§ Problem details
Restrict the output to the lines below starting at the one that contains "roll_deg: -0.5" and ending at the one that contains "exposure_s: 1/100", and restate them word for word, both ends included.
Segment Open
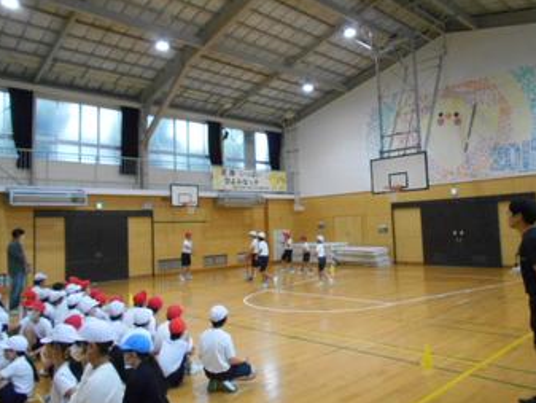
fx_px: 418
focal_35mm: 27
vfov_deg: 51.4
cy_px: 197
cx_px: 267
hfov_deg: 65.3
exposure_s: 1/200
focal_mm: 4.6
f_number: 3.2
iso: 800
Segment Closed
Segment Open
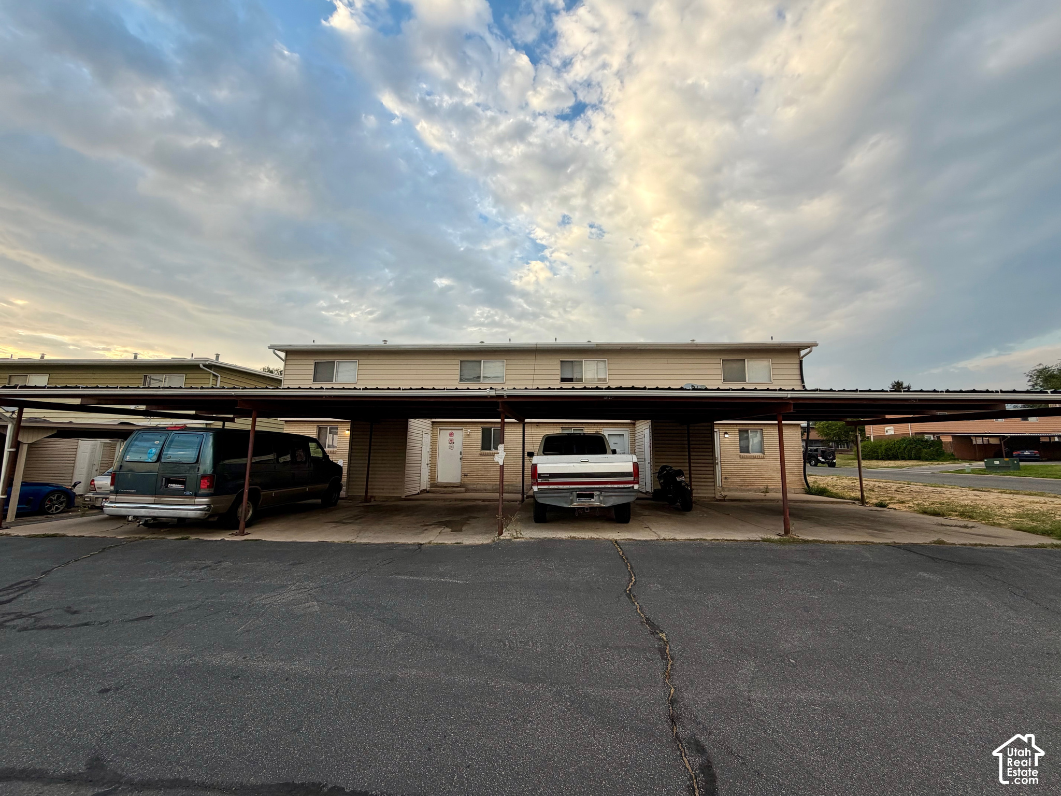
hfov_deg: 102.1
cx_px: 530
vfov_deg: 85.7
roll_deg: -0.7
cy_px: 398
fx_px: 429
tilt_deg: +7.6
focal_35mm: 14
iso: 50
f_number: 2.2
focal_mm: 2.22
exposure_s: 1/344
Segment Closed
Segment Open
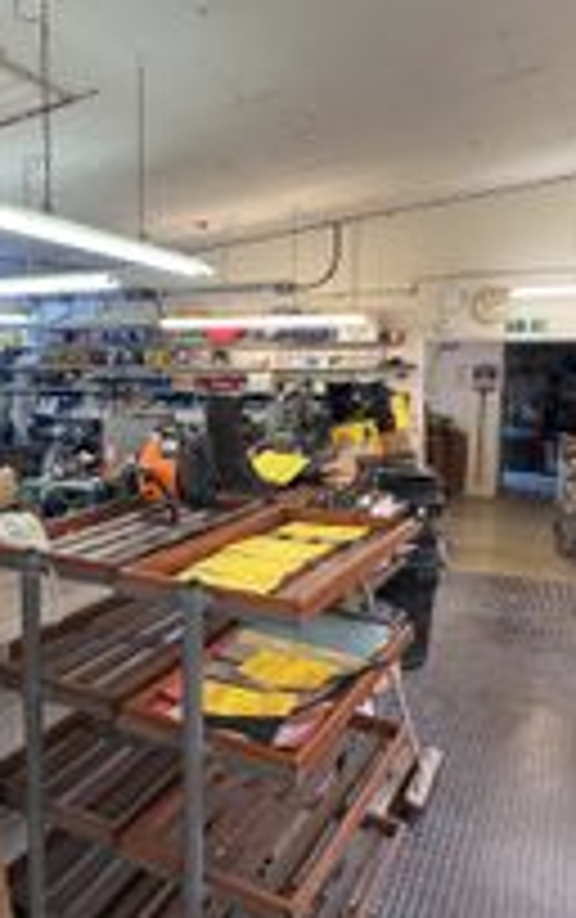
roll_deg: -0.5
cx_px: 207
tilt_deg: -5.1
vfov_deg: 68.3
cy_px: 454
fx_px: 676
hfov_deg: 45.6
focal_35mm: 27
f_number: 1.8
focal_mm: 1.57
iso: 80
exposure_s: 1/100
Segment Closed
§ Finished exercise
roll_deg: -0.5
cx_px: 207
tilt_deg: -5.1
vfov_deg: 68.3
cy_px: 454
fx_px: 676
hfov_deg: 45.6
focal_35mm: 27
f_number: 1.8
focal_mm: 1.57
iso: 80
exposure_s: 1/100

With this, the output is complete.